"I do not know," answered Totila uneasily. "I never thought about it. It has never occurred to me that a time might come when my nation----" He hesitated, as if it were a sin even to express the thought. "How can one imagine such a thing? I think as little about it as I do about--death!"
"That is like you, my Totila."
"And it is like you, Julius, to tease yourself and others with such dreams."
"Dreams! You forget that for me and for my nation it has already become a reality. You forget that I am a Roman. I cannot deceive myself like most men; it is all over with us. The sceptre has gone from us to you. It was not without much painful thought that I learned to forget that you, my bosom friend, are a barbarian, the enemy of my country."
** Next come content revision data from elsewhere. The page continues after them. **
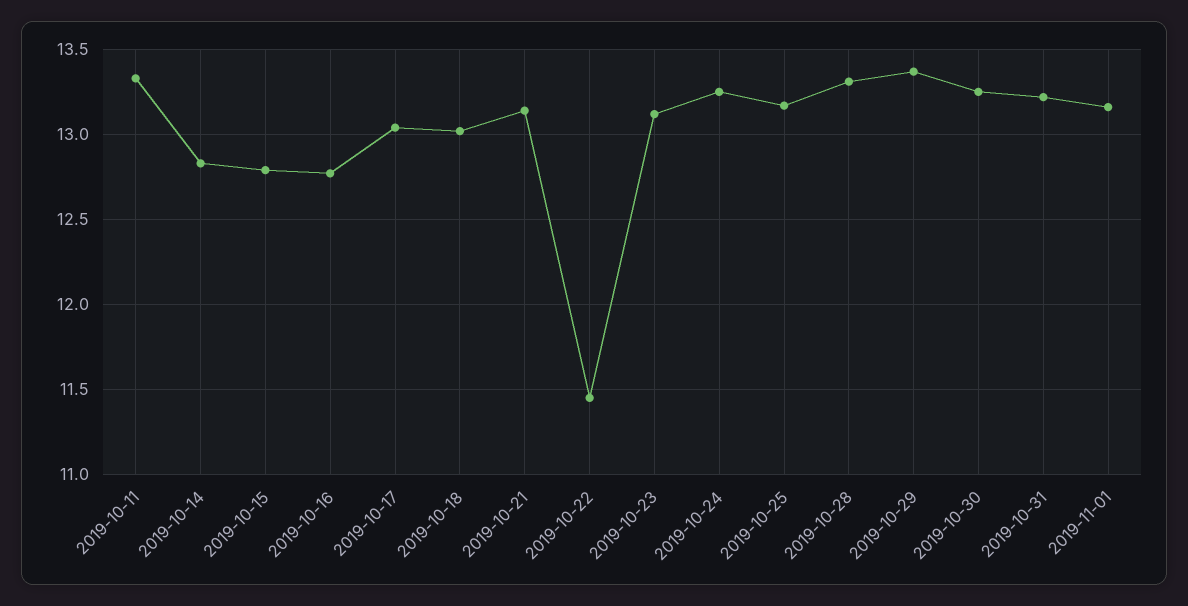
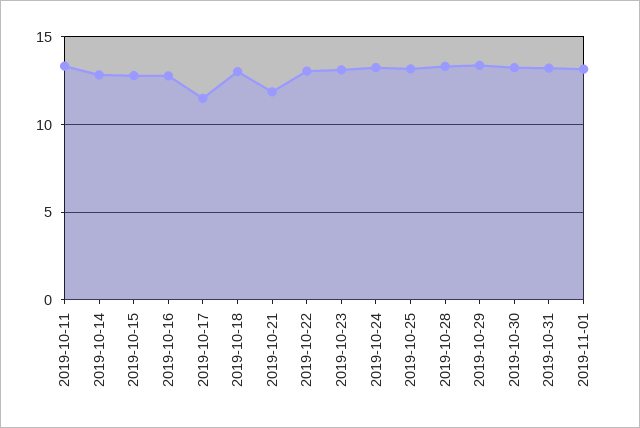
  {
    "2019-10-11": 13.35,
    "2019-10-14": 12.85,
    "2019-10-15": 12.8,
    "2019-10-16": 12.75,
-   "2019-10-17": 13.05,
+   "2019-10-17": 11.5,
    "2019-10-18": 13,
-   "2019-10-21": 13.15,
+   "2019-10-21": 12,
-   "2019-10-22": 11.45,
+   "2019-10-22": 13,
    "2019-10-23": 13.1,
    "2019-10-24": 13.25,
    "2019-10-25": 13.15,
    "2019-10-28": 13.3,
    "2019-10-29": 13.35,
    "2019-10-30": 13.25,
    "2019-10-31": 13.2,
    "2019-11-01": 13.15
  }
"But it is not so, by the light of the sun!" interrupted Totila eagerly. "Do I find this harsh thought in you too? Look around you! When, tell me, when has Italy ever flourished more than under our protection? Scarcely in the time of Augustus! You teach us science and art; we give you peace and protection. Can one imagine a finer correlation? Harmony amongst Romans and Goths may create an entirely new era, more splendid than has ever existed."
"Harmony! But it does not exist. You are to us a strange people, divided from us by speech and faith, by race and customs, and by centuries of hatred. Once we robbed you of your freedom; now you have robbed us of ours. Between us yawns a wide abyss."
"You reject my favourite idea."
"It is a dream!"
"No, it is truth. I feel it, and perhaps the time will come when I can prove it. I would build all the fabric of my life upon it."
"Then were it built upon a noble delusion. No bridge between Romans and barbarians!"